I’m not well versed into lognormals, but is there any reason why you’re not using the built-in distribution?
Thanks for linking the built-in distributions. I took a look over them and the lognormal there is missing the location parameter (theta) to shift the function on the x-axis. It also has mu, which is the mean of the log of the distribution, instead of the median of the distribution m. From trying different priors, it seems to be the location parameter and median that are the most obvious problem here. Theta just takes on a value close to the middle of the prior you define (if it is uniform) and m is just off.

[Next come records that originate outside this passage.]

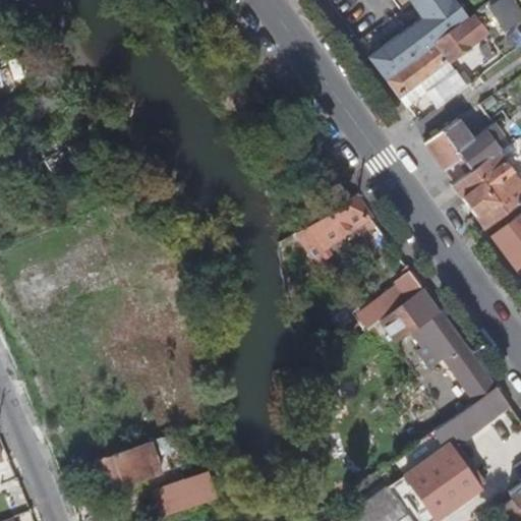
[(407,0),(421,19),(368,57),(384,77),(466,20),(451,0),(407,0)]
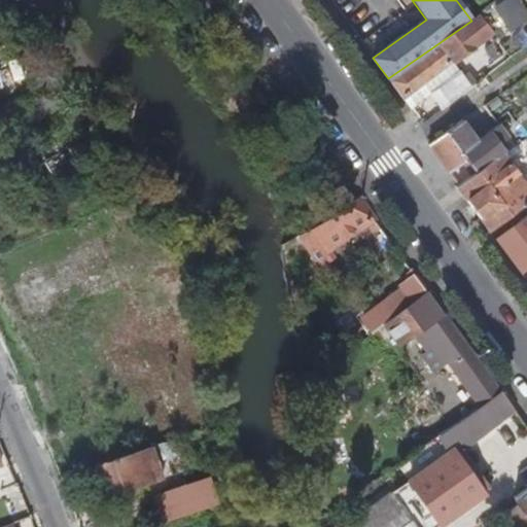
[(526,9),(526,0),(501,0),(471,21),(388,78),(402,99),(526,9)]
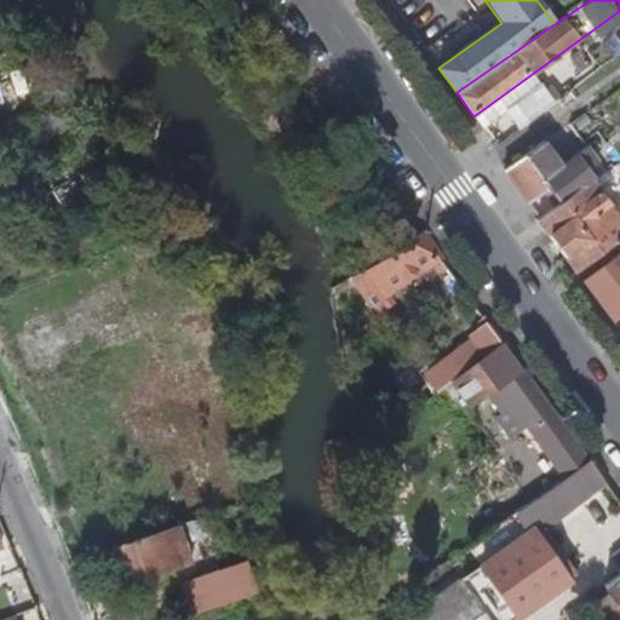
[(495,145),(555,105),(540,84),(481,126),(495,145)]
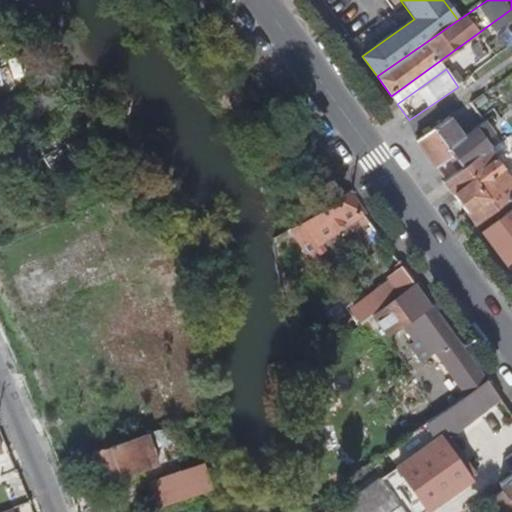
[(492,150),(499,145),(485,124),(463,139),(450,119),(417,142),(446,181),(488,153),(492,150)]
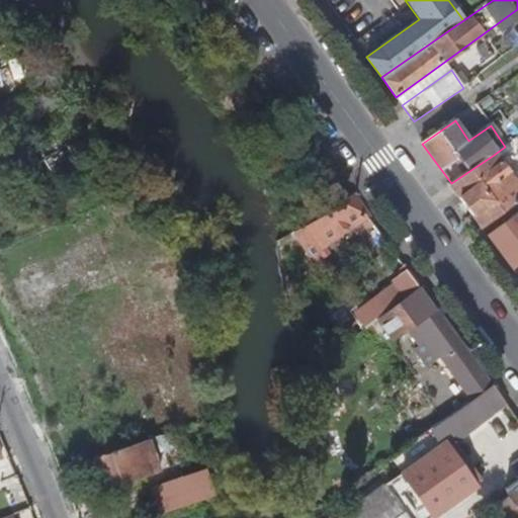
[(36,175),(74,158),(70,147),(45,158),(38,144),(26,149),(36,175)]
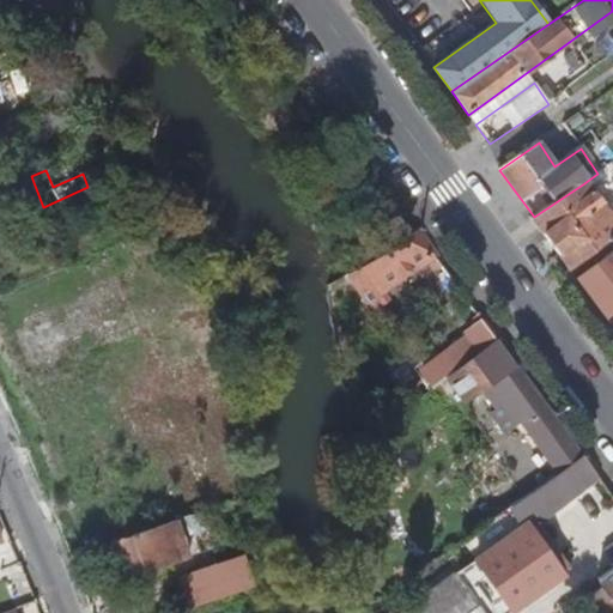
[(530,219),(569,269),(612,237),(612,220),(584,183),(534,217),(530,219)]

Okay i have tried to limit the function to only the median and sigma. I tried a couple of different parameter values and priors and i think i understand where the problems lies. I just have to specify sigma for the likelihood. I am not sure what happens if sigma is not specified (i would suspect some like sigma=1.0). I just used the standard deviation of the input data and that seemed to work.
Out of curiosity, you used your custom function or the built-in one?
The custom one. I needed the location paramter theta for what i am working on, so i wanted to try using my custom function.
Thanks, good to know!
I’m not used to log-normals, but if you feel like the location parameter is customary and would be useful to have in the built-in distribution, I think a PR would be greatly appreciated
I would be glad to I have not tried to do a PR before, but i will try it. The lognormal can be written up a couple of ways, but let me implement a modified version of the one already used.
Awesome, thank you! Don’t hesitate if you have questions – not a PR expert either, but maybe I’ll be able to help
Okay i have opened up a issue on the github with a first try here. Not entirely sure how to test if this works, but it might still need some checks to see if x>theta.